2006-10-02 11:17:27 PM
cppbuilder62
Hi,
If i understood well MBCS is also used for eastern languages like
chinese, japanese and so on.... as UNICODE is.
So which one is the best format ?
I see a lot of applications developed with UNICODE.
What are the advantage of UNICODE vs MBCS ? (except 2 bytes characters
coding)
Till now i wrote applications only in SBCS...so ANSI.
thanks a lot,
Alain
 
 

Re:MBCS vs UNICODE

--== Alain ==-- < XXXX@XXXXX.COM >wrote:
Quote
What are the advantage of UNICODE vs MBCS ? (except 2 bytes characters
coding)
With Unicode, a given number of characters takes a predictable amount of
memory.
The usual advantage of Unicode is (simplifying a little) that algorithms
can be nice and simple. Take, for example, something that wants a
substring of the 104th to the 110th character, inclusive. With Unicode,
you just index to character 104, and copy it and the next 6 characters.
With MBCS, you have to go to the start of the string, and process each
character sequence until you get to the 104th character. Only then can
you copy it and the next 6 characters.

— INFORMATION PROVIDED —
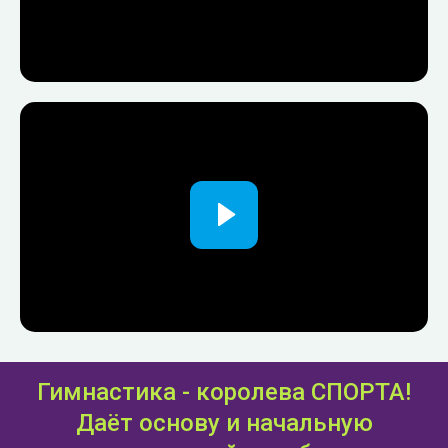
Гимнастика - королева СПОРТА!
Даёт основу и начальную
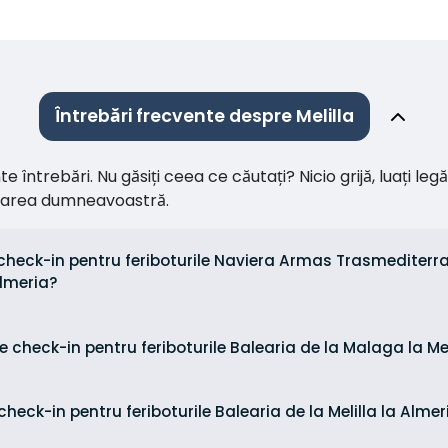
Întrebări frecvente despre Melilla
întrebări. Nu găsiți ceea ce căutați? Nicio grijă, luați leg
citarea dumneavoastră.
check-in pentru feriboturile Naviera Armas Trasmediterra
 Almeria?
e check-in pentru feriboturile Balearia de la Malaga la Meli
heck-in pentru feriboturile Balearia de la Melilla la Almeri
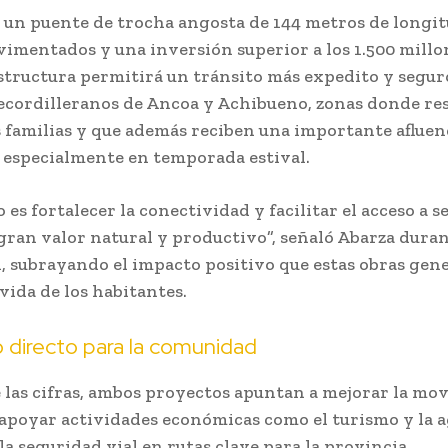
e un puente de trocha angosta de 144 metros de longit
vimentados y una inversión superior a los 1.500 millo
estructura permitirá un tránsito más expedito y seguro
ecordilleranos de Ancoa y Achibueno, zonas donde re
familias y que además reciben una importante afluen
, especialmente en temporada estival.
o es fortalecer la conectividad y facilitar el acceso a 
gran valor natural y productivo”, señaló Abarza duran
, subrayando el impacto positivo que estas obras gene
vida de los habitantes.
 directo para la comunidad
e las cifras, ambos proyectos apuntan a mejorar la mov
 apoyar actividades económicas como el turismo y la a
la seguridad vial en rutas clave para la provincia.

— DIRECTIVE —
Reproduce the passage of the MBCS-versus-Unicode discussion from "2006-10-02 11:17:27 PM" to "developed with UNICODE." word for word.

— WRITTEN SOLUTION —
2006-10-02 11:17:27 PM
cppbuilder62
Hi,
If i understood well MBCS is also used for eastern languages like
chinese, japanese and so on.... as UNICODE is.
So which one is the best format ?
I see a lot of applications developed with UNICODE.